Utilisateur de l'App GPS Navigon, j'ai récemment remarqué la chose suivante.

Auparavant, la voix de la charmante dame indiquait les infos du genre : "A 300m, veuillez tourner à droite sur la rue XXX".

Maintenant, la charmante voix n'indique plus que : "A 300m, veuillez tourner à droite."

Plus d'indication concernant le nom de la rue.

Quid ?

Merci.


----------



## Antoine B (17 Juin 2011)

Autant pour moi, j'ai oublié que j'étais sur un forum français.

A part votre TomTom national, vous ne connaissez pas vraiment d'autres applis GPS pour iPhone.

OK, je sors.


----------



## marvel63 (17 Juin 2011)

mais non mais non, fais pas la tête.
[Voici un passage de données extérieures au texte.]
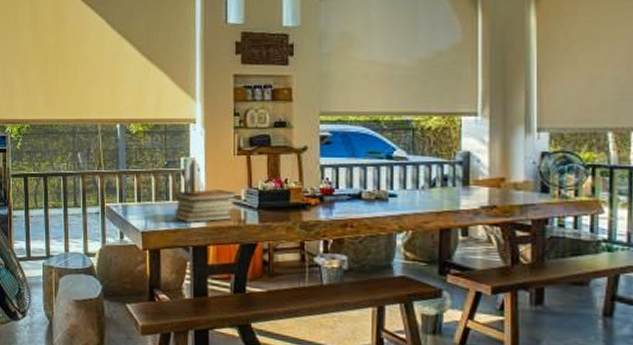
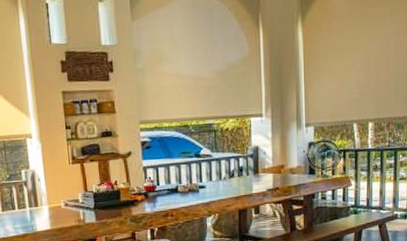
book stack: present [175,190,236,223] -> none [20,195,75,228]

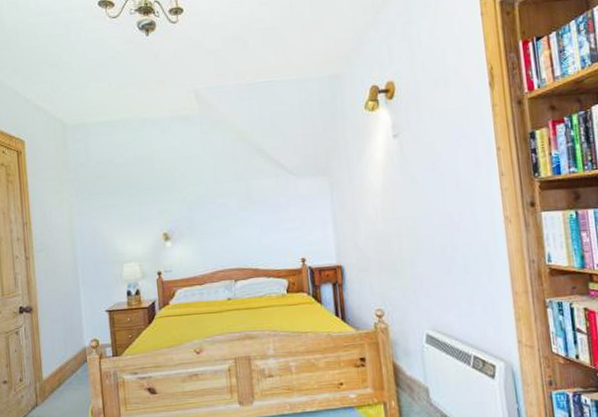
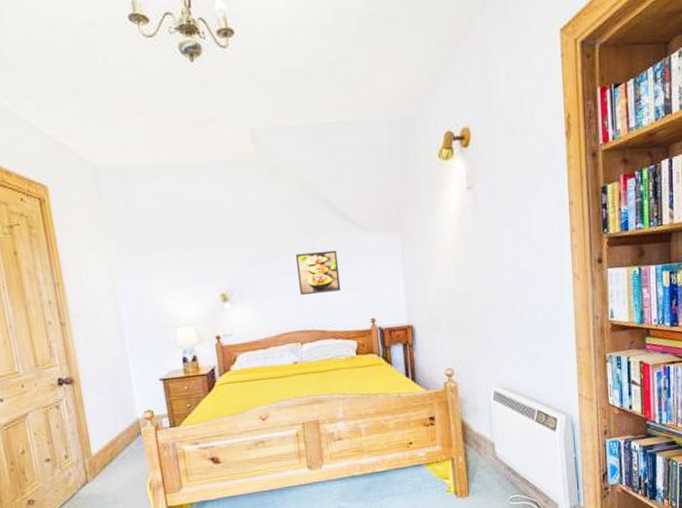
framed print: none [232,194,273,235] -> present [296,250,341,295]

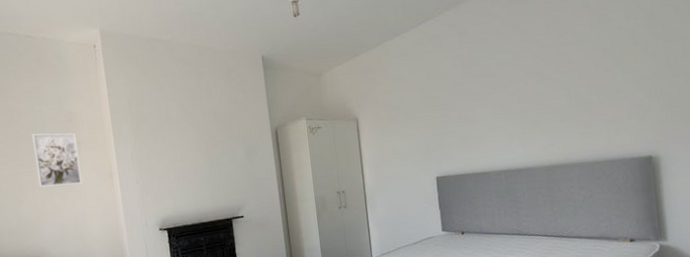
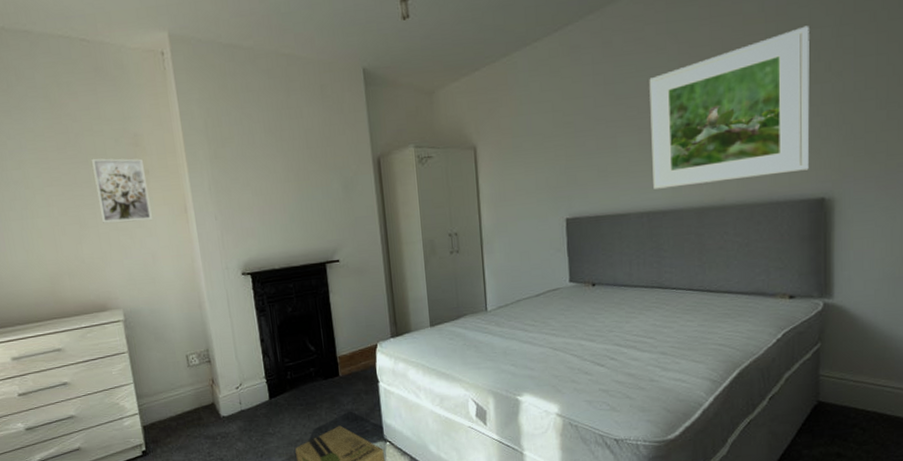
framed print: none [499,17,636,151] -> present [649,25,810,190]

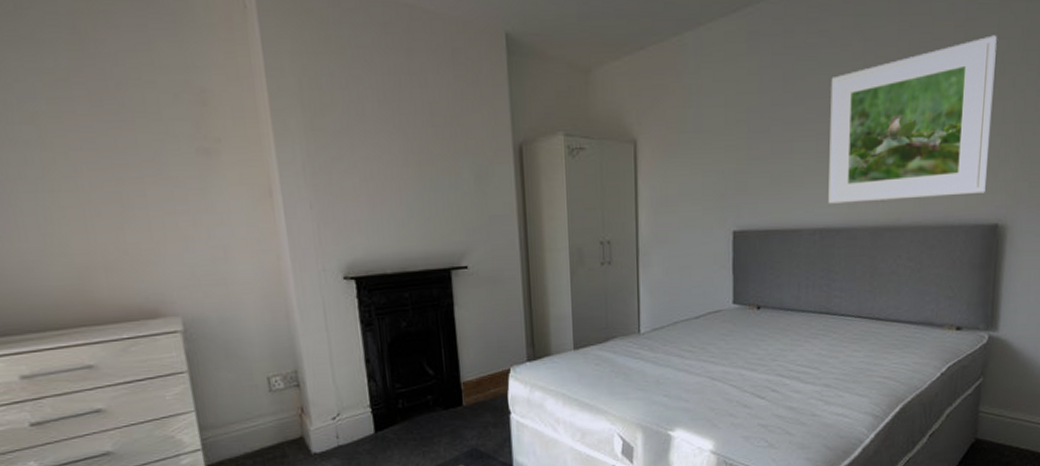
wall art: present [92,158,152,223] -> none [139,117,225,205]

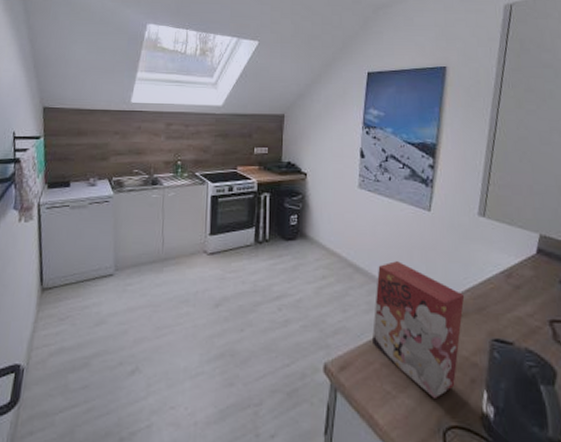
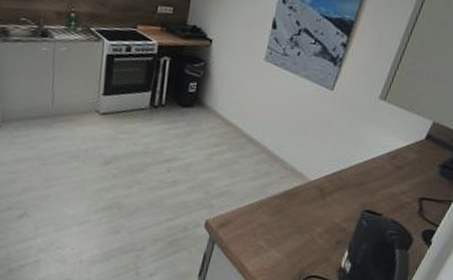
cereal box: present [372,261,465,398] -> none [254,135,348,254]

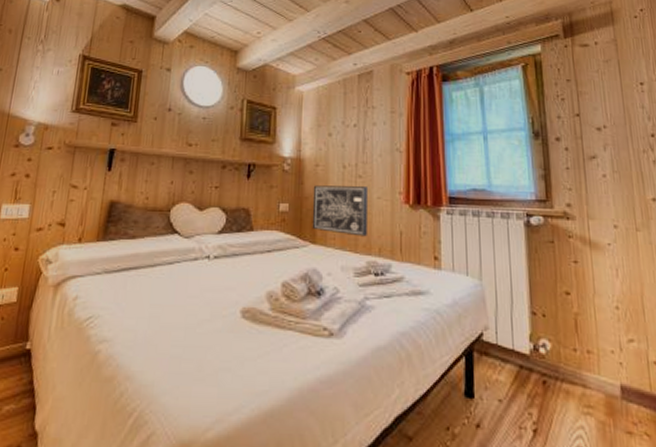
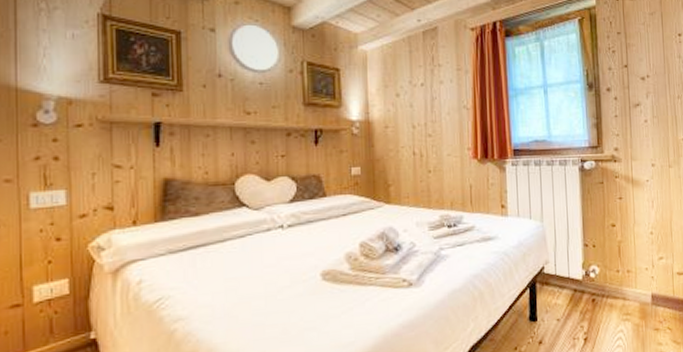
wall art: present [312,185,369,237] -> none [384,145,440,193]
Ici on aide même les habitants du Wyoming ! MacGé power

Dans menu "Autre" puis "options" puis "Voix", cocher "Voix Défaut TTS".

Et au fait : TomTom est une boite néerlandaise.

---------- Nouveau message ajouté à 14h19 ---------- Le message précédent a été envoyé à 14h11 ----------

Hors sujet : j'ai Google Streetviewé Jackson Wyoming, cela doit être impressionnant d'habiter en plein coeur de parcs nationaux. Intéressant comme coin !


----------



## Antoine B (17 Juin 2011)

Dieu existe, il vient de me répondre !

Eh,  génial ça marche !

Danke schön (comme ils disent chez Navigon).


----------



## marvel63 (17 Juin 2011)

Antoine B a dit:


> Danke schön (comme ils disent chez Navigon).



Tss tss ils disent maintenant "Thank you very much", rachetés par Garmin (Kansas) 

A+
Marvel


----------



## Antoine B (17 Juin 2011)

marvel63 a dit:


> Hors sujet : j'ai Google Streetviewé Jackson Wyoming, cela doit être impressionnant d'habiter en plein coeur de parcs nationaux. Intéressant comme coin !



Houps, faudrait que je change la location, je suis revenu en Europe.
L'hiver terminé, on se fait un peu ch... comme un rat mort là-bas.
Mais cet hiver passé était magnifique, au niveau enneigement en tout cas.


----------



## Gwen (17 Juin 2011)

Je n'ai rien remarqué concernant mon navigon. Mais bon, je ne fais pas trop attention aux indications, je suis la carte visuellement plutôt.


----------



## Antoine B (28 Juin 2011)

Bonjour à tous,

J'ai eu l'occasion de faire un test grandeur nature avec Navigon (Genève --> Montpellier).

Très bonne expérience. Itinéraire précis, navigation aisée, radars indiqués pour la plupart avec précision (pour combien de temps !?), bref génial.

Seule interrogation, la vitesse instantanée indiquée.

J'avais déjà remarqué que la vitesse indiquée sur le compteur était surestimée d'environ 10 km/h par rapport à celle indiquée par l'ordinateur de bord, par-exemple.

Ceci ce confirme avec le GPS qui indique une vitesse de 130 km/h alors que le compteur mentionne 140 km/h.

Peut-on réellement se fier à la vitesse indiquée par le GPS ?

Merci.


----------